Nielsen is having a bit of a tiff lately with ad agencies over its provision of television ratings. While the majority of ad agency execs want commercials rated, not the shows they air within, Nielsen claims they have already offered those ratings to agencies. Agencies have countered saying those ratings, 60-second unit measurements, do not adequately serve what's really needed, the measurement of actual commercial ratings. The way the 60-second unit ratings are taken do not align exactly with when commercials actually air. That is the sticky point agencies have with this offer from Nielsen.
This new method of commercial measurement, if it sees the light of day, could foster some radically different methods of television commercialization. If it's commercials that are measured and not the containing programs, all of the promotion that goes into hyping a television show to viewers in order to achieve high ratings could now go towards hyping commercials to viewers instead. Imagine NBC, faced with radically lower ratings because of ad-skippage, bathroom breaks, etc. The network would have to insure a high level of commercial viewership to maintain its ad rates. Conceivably, NBC would have to do whatever it could to make viewers watch commercials.

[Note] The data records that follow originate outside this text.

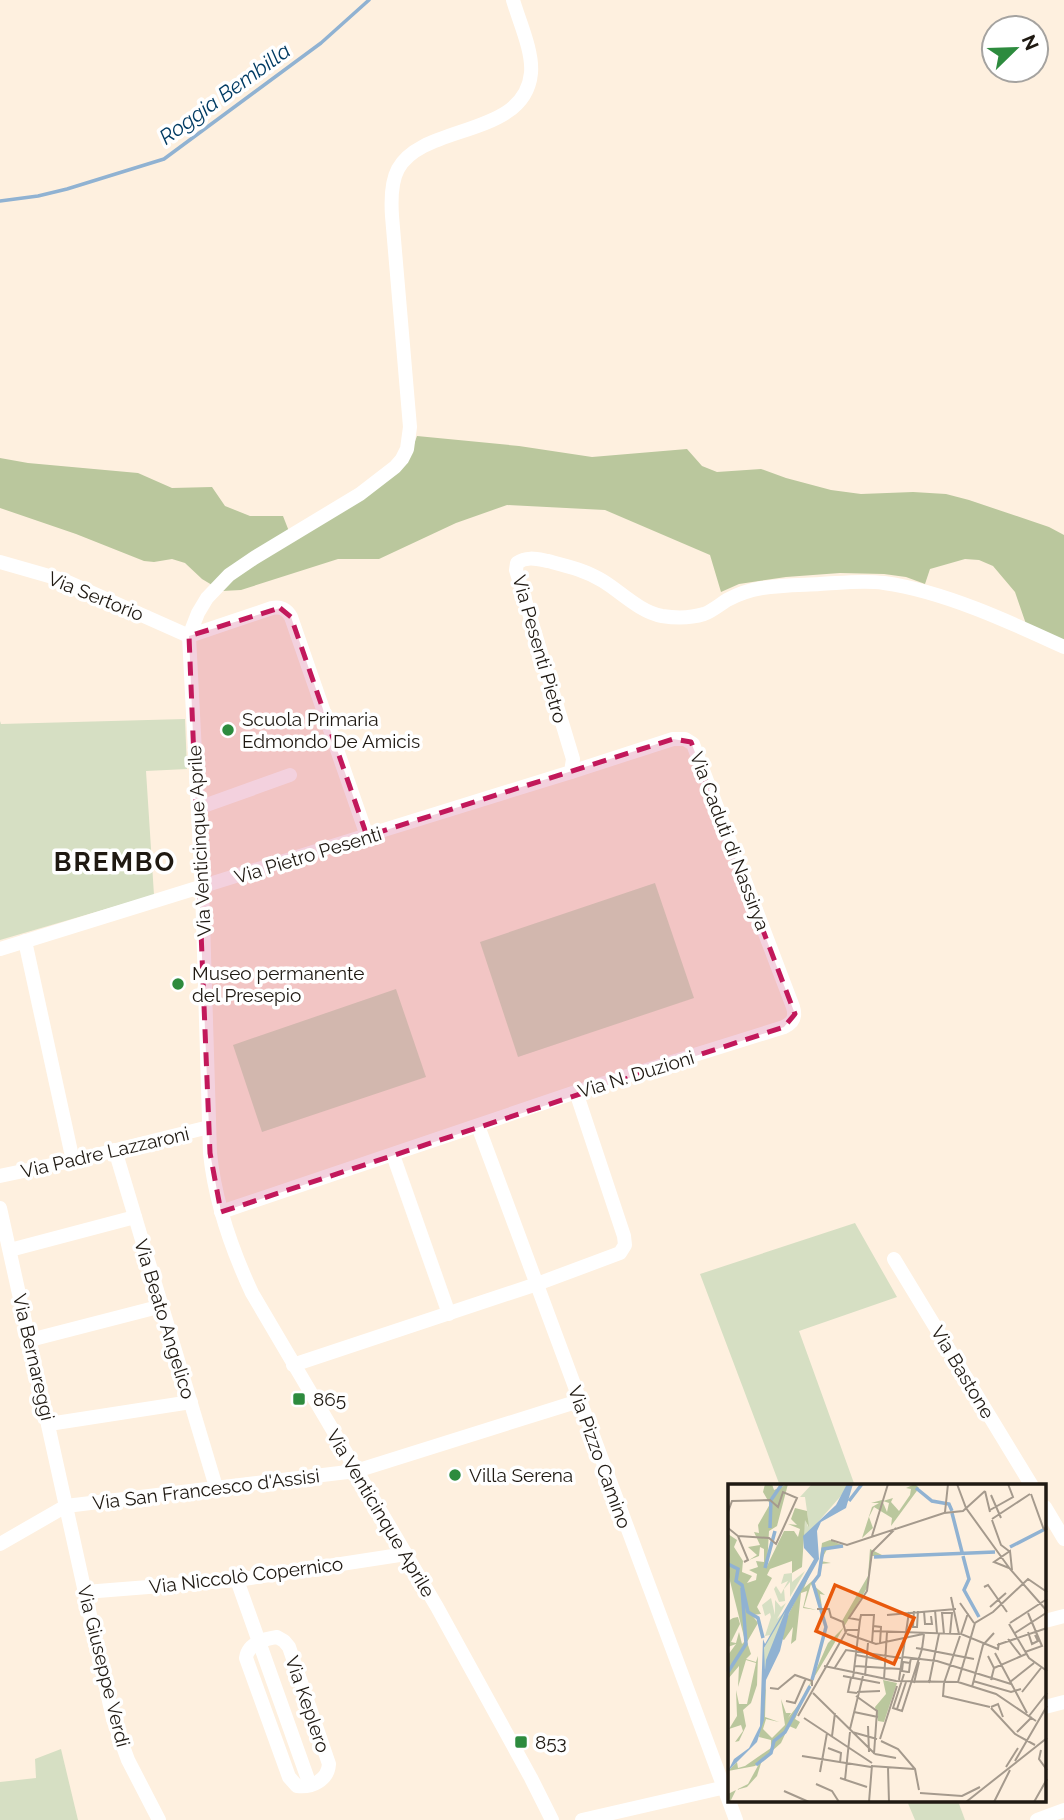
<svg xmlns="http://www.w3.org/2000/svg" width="1064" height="1820" font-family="Raleway,sans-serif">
	<rect width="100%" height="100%" fill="#fef0df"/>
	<!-- green -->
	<g fill="#d6dfc3">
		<polygon points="185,719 187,769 146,771 154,895 0,940 0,721 1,724"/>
		<polygon points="655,883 694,998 518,1057 480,942"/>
		<polygon points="396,989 426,1077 262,1132 233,1045"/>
		<polygon points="855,1223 897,1297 799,1331 855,1486 780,1486 700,1274"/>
		<polygon points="61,1749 78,1820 0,1820 0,1782 36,1778 35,1759"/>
		<polygon points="907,1801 958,1801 965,1820 915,1820"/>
	</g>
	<!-- forest -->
	<polygon fill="#bac79d" points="417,436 519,446 592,457 687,449 702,466 717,472 761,469 786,478 831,490 861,494 913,492 946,494 969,500 1049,527 1064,535 1064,641 1026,624 1015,592 993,566 979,560 965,559 930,569 925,584 906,577 884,574 840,573 786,577 739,584 721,592 710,555 605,510 507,505 456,523 379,559 338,559 241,590 222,591 202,579 185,563 172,559 154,562 144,561 76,534 0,508 0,458 28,463 138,473 172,488 212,487 225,506 250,516 283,516 292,539 410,455"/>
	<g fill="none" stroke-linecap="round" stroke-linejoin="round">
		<!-- stream -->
		<polyline stroke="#90b2d2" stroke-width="3.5" points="0,201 38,196 67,189 164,159 321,43 369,0"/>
		<!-- minor -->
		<g stroke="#fff" stroke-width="14">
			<path d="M 513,0 C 519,21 533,51 531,73 C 525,138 423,123 398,169 C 391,182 391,201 392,216 L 410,427 L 407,449 L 402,459 L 395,467 L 360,494 L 254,558 L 229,575 L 207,598 L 198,613 L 189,636 L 202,888 L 210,1153 C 215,1202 231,1248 252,1293 L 437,1607 L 531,1778 L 552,1820"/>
			<polyline points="0,562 63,580 189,636"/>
			<path d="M 189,636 L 272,608 C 280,606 287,609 291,617 L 367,836"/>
			<polyline points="198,808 290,775"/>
			<polyline points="25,941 73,1161"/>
			<path d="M 0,949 L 571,772 L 573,759 L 516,570 L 517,563 C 527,556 537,559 548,561 C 567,566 585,570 603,581 C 621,592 640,612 662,616 C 675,618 691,618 704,614 C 712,611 719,605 727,600 C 738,594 750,590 762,588 C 781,585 801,585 820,584 C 841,583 863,580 884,583 C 943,591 1010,622 1064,647"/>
			<polyline points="478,1126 736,1820"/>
			<polyline points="115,1150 216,1487"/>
			<polyline points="393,1155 449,1314"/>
			<polyline points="0,1176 80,1159 209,1127"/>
			<polyline points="0,1208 113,1719 128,1760 159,1820"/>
			<path d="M 221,1212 L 576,1092 L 784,1027 C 793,1023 796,1017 793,1007 L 693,744 L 685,739 L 673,739 L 571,772"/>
			<polyline points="10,1250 135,1217"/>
			<polyline points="894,1259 1032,1486"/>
			<polyline points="30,1340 162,1306"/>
			<polyline points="293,1365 537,1284 620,1253 625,1245 624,1236 576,1092"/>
			<polyline points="49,1424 191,1402"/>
			<polyline points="1045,1507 1064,1539"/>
			<polyline points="0,1544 66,1506 356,1471 579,1401"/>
			<polyline points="237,1580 310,1785"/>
			<polyline points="85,1592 237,1580 406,1554"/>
			<polyline points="1045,1621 1064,1616"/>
			<path d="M 277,1637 L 284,1641 L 289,1647 L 329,1764 C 328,1780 312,1788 297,1786 L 289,1777 L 246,1658 C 248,1644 263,1639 277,1637 Z"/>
			<polyline points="1045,1707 1064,1702"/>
			<polyline points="582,1820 730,1786"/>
			<polyline points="1037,1820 1064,1810"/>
		</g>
	</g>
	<!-- marked area -->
	<path fill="#c2185b" fill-opacity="0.2" stroke="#c2185b" stroke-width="5" stroke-dasharray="14 9" stroke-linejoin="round" d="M 280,608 L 291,617 L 367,836 L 673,739 L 691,742 L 795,1014 L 784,1027 L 221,1212 L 210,1153 L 189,636 Z"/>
	<!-- markers -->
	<g fill="#2d8b3e" stroke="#fff" stroke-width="2.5">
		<circle cx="228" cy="730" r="7"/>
		<circle cx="178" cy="984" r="7"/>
		<rect x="292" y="1392" width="14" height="14" rx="3.5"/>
		<circle cx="455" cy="1475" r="7"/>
		<rect x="514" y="1735" width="14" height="14" rx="3.5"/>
	</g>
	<g text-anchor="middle" stroke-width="7" stroke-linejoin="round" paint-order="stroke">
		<!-- street labels -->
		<g font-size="19" fill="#1f1912" stroke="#fff">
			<text transform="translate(96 596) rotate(22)" y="7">Via Sertorio</text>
			<text transform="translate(540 649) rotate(74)" y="7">Via Pesenti Pietro</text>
			<text transform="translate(199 841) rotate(-93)" y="7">Via Venticinque Aprile</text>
			<text transform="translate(730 841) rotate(69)" y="7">Via Caduti di Nassirya</text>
			<text transform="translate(308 855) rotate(-17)" y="7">Via Pietro Pesenti</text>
			<text transform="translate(636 1074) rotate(-17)" y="7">Via N. Duzioni</text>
			<text transform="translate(105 1152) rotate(-13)" y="7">Via Padre Lazzaroni</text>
			<text transform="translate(165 1319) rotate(73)" y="7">Via Beato Angelico</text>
			<text transform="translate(34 1357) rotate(77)" y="7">Via Bernareggi</text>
			<text transform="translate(963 1372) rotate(59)" y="7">Via Bastone</text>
			<text transform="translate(600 1457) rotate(70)" y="7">Via Pizzo Camino</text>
			<text transform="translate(206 1489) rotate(-7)" y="7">Via San Francesco d'Assisi</text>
			<text transform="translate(381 1513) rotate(59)" y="7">Via Venticinque Aprile</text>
			<text transform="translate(246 1575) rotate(-7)" y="7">Via Niccolò Copernico</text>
			<text transform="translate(104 1666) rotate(76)" y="7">Via Giuseppe Verdi</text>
			<text transform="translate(308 1704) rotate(71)" y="7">Via Keplero</text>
		</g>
		<!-- poi labels -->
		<g font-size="19" fill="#1f1912" stroke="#fff" text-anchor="start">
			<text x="242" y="726">Scuola Primaria<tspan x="242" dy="22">Edmondo De Amicis</tspan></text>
			<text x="192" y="980">Museo permanente<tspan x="192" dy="22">del Presepio</tspan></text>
			<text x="313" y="1406">865</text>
			<text x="469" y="1482">Villa Serena</text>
			<text x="535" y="1749">853</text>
		</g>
		<!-- water labels -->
		<g font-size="21" font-style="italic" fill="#003b63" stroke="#fff">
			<text transform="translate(225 94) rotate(-36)" y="7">Roggia Bembilla</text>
		</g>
		<!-- district labels -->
		<g font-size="26" font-weight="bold" letter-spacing="2" fill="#1f1912" stroke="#fff">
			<text x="115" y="871">BREMBO</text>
		</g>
	</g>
	<!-- overview -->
	<g transform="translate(728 1484)">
		<rect width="318" height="318" fill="#fef0df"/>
		<path d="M 84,0 L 119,0 L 119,5 L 75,55 L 77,35 L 76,40 L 69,33 L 73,28 L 76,30 L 80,43 L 80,34 L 77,13 L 72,13 ZM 77,87 L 62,113 L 62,98 L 56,105 L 57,117 L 51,118 L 46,105 L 48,102 L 53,110 L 60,97 L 53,100 L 56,90 L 64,89 L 64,98 ZM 43,114 L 47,131 L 47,116 L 53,123 L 58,119 L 49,135 L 58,127 L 37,187 L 35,167 L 42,151 L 37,152 L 43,133 L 42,129 L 37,132 L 34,121 Z" fill="#d6dfc3"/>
		<path d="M 37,0 L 44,0 L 46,6 L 60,0 L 49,42 L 41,47 L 39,82 L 56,47 L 66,47 L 70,53 L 72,45 L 60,40 L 69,41 L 63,35 L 67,24 L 79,27 L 81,43 L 77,36 L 74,83 L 64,89 L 64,77 L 42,85 L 39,91 L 44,94 L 29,123 L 33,130 L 24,131 L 30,139 L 19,158 L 23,170 L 18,175 L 28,178 L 30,172 L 29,201 L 23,219 L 15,226 L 18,242 L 11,257 L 7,258 L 15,247 L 13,241 L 1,245 L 9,232 L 8,206 L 11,220 L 19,220 L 28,179 L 18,176 L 10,203 L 11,182 L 0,195 L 0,171 L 8,160 L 0,163 L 0,137 L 5,134 L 10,133 L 12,140 L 3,158 L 8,159 L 11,148 L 14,160 L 17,157 L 0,89 L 0,50 L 9,56 L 6,63 L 15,77 L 14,88 L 24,92 L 19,99 L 28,96 L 29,90 L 21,86 L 30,83 L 28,77 L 36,78 L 36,65 L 32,63 L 31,72 L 21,76 L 29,71 L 20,63 L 32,61 L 26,48 L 31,49 L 30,41 L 42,20 L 35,8 ZM 187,0 L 191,4 L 163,42 L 164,34 L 146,23 L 141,33 L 145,44 L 134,54 L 144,23 L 151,19 L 143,19 L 154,16 L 159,28 L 161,19 L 155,17 L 165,14 L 163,18 L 171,27 L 182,11 L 183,5 L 178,4 ZM 102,56 L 116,62 L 99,65 L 93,77 L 103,79 L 93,80 L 91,92 L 85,101 L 97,111 L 92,110 L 94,123 L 83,100 L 76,123 L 89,126 L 75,124 L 79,107 L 73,109 L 68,156 L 63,160 L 65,143 L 56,156 L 52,154 L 61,129 L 84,84 L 76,104 L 90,92 L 94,59 ZM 142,65 L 156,72 L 144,72 L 139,104 L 84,197 L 67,235 L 72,238 L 68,245 L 61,242 L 53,259 L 34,276 L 29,292 L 19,303 L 8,306 L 2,318 L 0,310 L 20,300 L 32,278 L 27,282 L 0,287 L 9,278 L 10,284 L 17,282 L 43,264 L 43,256 L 31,253 L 38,199 L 37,233 L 51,238 L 38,235 L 35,245 L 44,254 L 57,241 L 53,215 L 58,229 L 63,229 L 60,234 L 75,215 L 100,159 L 115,144 L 114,137 L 140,92 ZM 155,196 L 169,199 L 156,238 L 150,237 L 147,223 L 158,210 Z" fill="#bac79d"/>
		<path d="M 119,0 L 125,0 L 118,24 L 93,38 L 89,47 L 91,75 L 61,129 L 52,167 L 38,196 L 36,236 L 29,258 L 0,287 L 6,275 L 21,264 L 32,242 L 35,155 L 37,160 L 86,75 L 76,64 L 75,52 L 108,21 ZM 57,128 L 38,176 L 37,186 L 36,164 Z" fill="#90b2d2" fill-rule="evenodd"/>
		<path fill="none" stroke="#90b2d2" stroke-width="3.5" d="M 188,4 L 204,17 L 221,20 L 224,27M 121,17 L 134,0M 224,29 L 234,68M 42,44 L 43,16 L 54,0M 282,63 L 319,44M 235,72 L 241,95 L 236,106 L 251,133M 146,73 L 267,68M 0,80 L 10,85 L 8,97 L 14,101 L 20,128 L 30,134 L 35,154M 37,84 L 47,47M 0,188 L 18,160 L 14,104M 84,196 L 98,143 L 85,99 L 91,91 L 95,65 L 115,62M 28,281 L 43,269 L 46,257 L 57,248 L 82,202"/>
		<path fill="none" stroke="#a59a8d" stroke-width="2" d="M 229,0 L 238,24 L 282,85 L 319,127M 257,7 L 262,28M 303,10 L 316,46M 263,11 L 273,34M 262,26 L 285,13 L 280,0M 0,28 L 4,17 L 42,16 L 50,23 L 55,8 L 69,14 L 48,60 L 41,54 L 10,52M 217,28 L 220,0M 264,35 L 302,10M 264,36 L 273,61 L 281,67M 0,44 L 10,52 L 20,76 L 16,78M 144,52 L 160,0M 103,56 L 119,61 L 216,29 L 235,27 L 257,7M 281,84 L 266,78 L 282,67 L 284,86M 256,103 L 260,101 L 279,128M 232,119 L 246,139M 262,123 L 278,109M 89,125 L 101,125 L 103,133 L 115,138 L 118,150M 207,126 L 209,149M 186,127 L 185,143 L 189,143 L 190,127M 196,127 L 197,140 L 204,140 L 203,132M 240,129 L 233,150 L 270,165 L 271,159M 159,131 L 228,125M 132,136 L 133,131 L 146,131 L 144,159M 282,139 L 319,115M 281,140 L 301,174 L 319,187M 145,142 L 153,143 L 152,159M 145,147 L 231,150 L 223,113M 300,148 L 304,160 L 310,157 L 307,151M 287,149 L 318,129M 119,150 L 148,160 L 195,150M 216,150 L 214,129 L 224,129 L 222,150M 280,155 L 293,172M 269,161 L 319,144M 188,164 L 194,165 L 196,150M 297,168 L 314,162 L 300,129M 267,169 L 299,229M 128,171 L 155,176M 260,172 L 266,184 L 263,196M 175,173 L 209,177 L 283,200M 182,179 L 175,178 L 174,187 L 180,188 L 181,188 L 182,179 L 183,174M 96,182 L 168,197M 127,182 L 172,185M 266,184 L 298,170M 106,185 L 118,166 L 173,174M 176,190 L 165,224 L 174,227 L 194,165 L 246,175M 115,192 L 152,199M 137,192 L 140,159M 123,194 L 120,208 L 129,209M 125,194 L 132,136 L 121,134 L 139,107 L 144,68 L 168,44M 156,195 L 159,148M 171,196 L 181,128M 168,197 L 230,198 L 247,139 L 265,128 L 300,95 L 319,108M 245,197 L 283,208 L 293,205M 230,198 L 268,210 L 308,237M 282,198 L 306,179M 186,199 L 191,178M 201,199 L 211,150M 216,199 L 215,212 L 262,223M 216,199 L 232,152M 244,203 L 255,161 L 266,149M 42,204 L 50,205 L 67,191 L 84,197 L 84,202M 129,208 L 152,207M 294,208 L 313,184M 85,209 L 147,270M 128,212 L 149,227 L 146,270M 58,217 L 67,219 L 78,194M 263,223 L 270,220 L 275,233M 263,224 L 287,250 L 307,261M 169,225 L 178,198M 126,228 L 150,233M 70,232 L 119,146 L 131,146M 301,232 L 319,209M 76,234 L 144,279M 140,242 L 141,268M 122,245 L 135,192M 124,248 L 149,255M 289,248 L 304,233M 104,252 L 107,229M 152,255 L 169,202M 153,257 L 170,265 L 187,285 L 191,306M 100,264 L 113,269 L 112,279M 313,266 L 311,275 L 319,286M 147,270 L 168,274M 74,272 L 143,283M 287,277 L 319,222M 143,282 L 186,285M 278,283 L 290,264M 160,284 L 161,318M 92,288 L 99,249M 112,294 L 139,303M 117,296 L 122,248M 88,300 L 104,307 L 111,318M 56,307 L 81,318M 192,309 L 234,312 L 252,303M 141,318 L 144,281M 238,318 L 319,254M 266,318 L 282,286M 306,318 L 319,295"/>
		<path fill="#e8590c" fill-opacity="0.15" stroke="#e8590c" stroke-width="3.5" d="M 107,101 L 186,134 L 166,180 L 88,147 Z"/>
		<rect width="318" height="318" fill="none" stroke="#1f1912" stroke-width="3.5"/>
	</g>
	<!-- north arrow -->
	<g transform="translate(1015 49) rotate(67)"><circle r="33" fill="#ffffff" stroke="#a5a3a0" stroke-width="2"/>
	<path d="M0-5L12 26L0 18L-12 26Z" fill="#2d8b3e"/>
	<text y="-10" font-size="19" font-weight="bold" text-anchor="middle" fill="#1f1912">N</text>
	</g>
</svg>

In theory, NBC would have to offer incentives to viewers to watch commercials. These incentives could be monetary in nature or come in other forms. Aside from possible Nielsen ratings that would "count" commercial viewership, embedded within the commercials (or before or after a commercial break) would be some sort of code or proof mechanism for the viewer to redeem. This would be necessary, not to prove viewership (although it could serve as a form of comparison to Nielsen ratings) because Nielsen would provide that proof with its new commercial ratings. It would be needed simply to get viewers to watch so high commercial ratings would be achieved for the network, then reported back by Nielsen, then used by networks as a basis from which to set rates for advertisers.
This could dramatically alter the definition of a commercial. While consumers might be swayed financially into watching a commercial, after a time, if commercials remain as boring as they currently are, no amount of money will get consumers to watch when they can so easily skip commercials. Commercials will have to take on elements of what I think is one of the better forms of promotion, the movie/TV trailer. Trailers, whether for good programming or bad, always seem to create the sense that you absolutely positively have to watch the movie/show being promoted. Does any current commercial today come close to that? Yes, promoting content is very different than promoting and ad but we're talking theory here.
That's just one idea. There could be many additional means to make commercials a "must watch" activity. A series of commercials could take on the form of a soap opera or serial drama where viewers would have to watch from day to day/week to week to either follow the story line or to receive other "incentives" for financial redemption. In this sense, commercials become a form of the programming.
In essence, this new economic model would compel networks to pay (or compel in some other very powerful way) viewers to watch commercials so that they can continue to sustain their current ad supported business model. Extrapolating this further, the current model is flipped on its head. Advertisers become producers and the programming becomes the commercial.